There’s a lot of potential in a comedy about an interracial couple (played by Lynskey and Nelsan Ellis) in the ‘burbs, but the insight is skin-deep

Little Boxes

If there’s one tenet this country can agree on, it’s that the United States isn’t even close to being the post-racial hearth we’d like to believe it to be. “Little Boxes” explores racism in America via an upscale family who moves from New York City to the Pacific Northwest. The man is black and the woman is white, and their 11-year-old son seems to get confused only after they’ve relocated and quickly get schooled on small-town life.

Directed by Rob Meyer from a script by Annie Howell (“Claire in Motion”), “Little Boxes” has good intentions if not the subtlest delivery. Coming in at merely 84 minutes, the film had plenty of room to include more shading of its characters — particularly the very Caucasian residents of Rome, Washington, who give the family a largely warm but ignorant welcome.

Gina (Melanie Lynskey), a photographer and art professor, and Mack (Nelsan Ellis, “True Blood”), an author and chef, are hesitant about leaving their cosmopolitan hometown, but she’s accepted a tenure-track position on the opposite coast. Their son, Clark (Armani Jackson, “Grey’s Anatomy”), obviously isn’t thrilled about leaving his friends. But they all perk up when they explore their roomy new home. “There’s, like, bathrooms everywhere,” Gina says.
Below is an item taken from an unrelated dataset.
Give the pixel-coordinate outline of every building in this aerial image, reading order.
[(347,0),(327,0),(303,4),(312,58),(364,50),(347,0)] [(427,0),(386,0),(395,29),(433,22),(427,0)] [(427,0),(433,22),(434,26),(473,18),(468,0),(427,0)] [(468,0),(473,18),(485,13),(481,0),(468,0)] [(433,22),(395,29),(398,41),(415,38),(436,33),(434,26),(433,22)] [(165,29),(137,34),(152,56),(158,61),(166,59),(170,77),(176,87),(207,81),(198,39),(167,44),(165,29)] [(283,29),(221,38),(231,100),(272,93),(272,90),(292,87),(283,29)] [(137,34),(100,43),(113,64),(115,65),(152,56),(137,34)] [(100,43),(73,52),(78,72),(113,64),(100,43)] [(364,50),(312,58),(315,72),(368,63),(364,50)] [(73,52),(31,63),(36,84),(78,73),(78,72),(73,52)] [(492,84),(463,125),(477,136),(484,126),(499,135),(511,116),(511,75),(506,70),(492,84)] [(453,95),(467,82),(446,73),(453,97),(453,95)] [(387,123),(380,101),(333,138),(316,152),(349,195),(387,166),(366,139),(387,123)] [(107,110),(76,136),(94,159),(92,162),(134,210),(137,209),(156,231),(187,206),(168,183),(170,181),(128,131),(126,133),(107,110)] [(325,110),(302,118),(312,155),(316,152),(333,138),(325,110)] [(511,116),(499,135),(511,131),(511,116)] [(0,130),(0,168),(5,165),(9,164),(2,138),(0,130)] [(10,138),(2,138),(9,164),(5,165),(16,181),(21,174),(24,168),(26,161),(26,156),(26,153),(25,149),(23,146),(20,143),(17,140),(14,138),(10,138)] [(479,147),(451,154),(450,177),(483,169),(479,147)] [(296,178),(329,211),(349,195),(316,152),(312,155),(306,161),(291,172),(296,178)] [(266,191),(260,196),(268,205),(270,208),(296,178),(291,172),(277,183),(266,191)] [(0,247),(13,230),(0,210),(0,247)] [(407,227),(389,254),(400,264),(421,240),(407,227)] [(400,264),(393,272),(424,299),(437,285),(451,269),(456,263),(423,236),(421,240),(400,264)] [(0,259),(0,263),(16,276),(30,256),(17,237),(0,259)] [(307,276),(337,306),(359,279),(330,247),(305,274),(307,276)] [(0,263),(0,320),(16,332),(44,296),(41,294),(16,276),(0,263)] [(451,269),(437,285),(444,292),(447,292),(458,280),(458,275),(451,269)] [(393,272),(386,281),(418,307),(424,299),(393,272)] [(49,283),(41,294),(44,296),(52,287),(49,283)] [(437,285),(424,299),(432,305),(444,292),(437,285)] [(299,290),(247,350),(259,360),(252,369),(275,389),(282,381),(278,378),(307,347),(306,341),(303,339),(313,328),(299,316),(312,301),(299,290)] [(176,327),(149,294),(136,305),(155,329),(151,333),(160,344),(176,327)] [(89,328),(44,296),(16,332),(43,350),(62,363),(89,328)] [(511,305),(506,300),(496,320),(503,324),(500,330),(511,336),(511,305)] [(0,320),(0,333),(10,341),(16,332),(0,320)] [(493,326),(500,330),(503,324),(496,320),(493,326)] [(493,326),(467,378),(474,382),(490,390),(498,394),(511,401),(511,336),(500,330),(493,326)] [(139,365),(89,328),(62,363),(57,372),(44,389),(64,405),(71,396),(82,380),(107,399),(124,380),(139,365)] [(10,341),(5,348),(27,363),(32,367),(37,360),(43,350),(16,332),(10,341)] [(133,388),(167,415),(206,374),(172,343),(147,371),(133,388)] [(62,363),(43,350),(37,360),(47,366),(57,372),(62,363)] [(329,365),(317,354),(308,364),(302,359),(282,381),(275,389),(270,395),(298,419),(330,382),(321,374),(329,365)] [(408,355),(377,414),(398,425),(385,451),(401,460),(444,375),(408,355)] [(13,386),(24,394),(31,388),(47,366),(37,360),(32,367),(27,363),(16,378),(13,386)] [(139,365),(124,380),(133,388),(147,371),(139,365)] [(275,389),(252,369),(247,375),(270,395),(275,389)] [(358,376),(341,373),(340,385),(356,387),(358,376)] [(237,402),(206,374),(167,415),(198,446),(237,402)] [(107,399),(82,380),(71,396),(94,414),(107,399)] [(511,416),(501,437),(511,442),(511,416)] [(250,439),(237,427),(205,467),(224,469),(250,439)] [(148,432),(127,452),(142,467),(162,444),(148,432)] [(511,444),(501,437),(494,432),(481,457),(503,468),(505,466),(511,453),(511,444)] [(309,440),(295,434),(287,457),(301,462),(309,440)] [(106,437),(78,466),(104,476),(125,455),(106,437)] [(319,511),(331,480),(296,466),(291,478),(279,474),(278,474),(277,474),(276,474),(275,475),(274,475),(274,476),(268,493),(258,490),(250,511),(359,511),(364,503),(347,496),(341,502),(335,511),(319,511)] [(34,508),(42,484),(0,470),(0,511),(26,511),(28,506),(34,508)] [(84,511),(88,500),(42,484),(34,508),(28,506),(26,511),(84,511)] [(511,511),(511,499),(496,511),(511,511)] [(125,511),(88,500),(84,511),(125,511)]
That the movers have yet to make it there is initially a minor inconvenience.

The situation deteriorates quickly. (It has to with that running time.) The kitchen’s range is broken, preventing Mack from working on an article. Trying to reach the movers is a trial that turns combative. One bubbly neighbor reacts to Mack’s introduction by saying, “Wow.” (And then an accurate, “I am so rude.”) Another one who’s working on his lawn while Mack walks down the street asks him, “Can I help you?” (But no self-deprecation follows.)

Even the girls Clark is forced to befriend are obnoxious and quick to stereotype, asking him if he likes rap. (They’re befuddled by his stated preferences of Afro-punk and free jazz.) “We, like, totally needed a black kid,” one girl whispers to the other.

Gina’s new colleagues aren’t much more enlightened. They may not be racist (we’re not given the chance to judge), but they are ill-mannered snobs who spend their workdays getting drunk. Which, as one played by Janeane Garofalo points out, is different than “sloppy.” “This is a very small town,” she berates Gina, who does indeed get sloppy, likely because she’s not used to happy hours that run from 9 to 5.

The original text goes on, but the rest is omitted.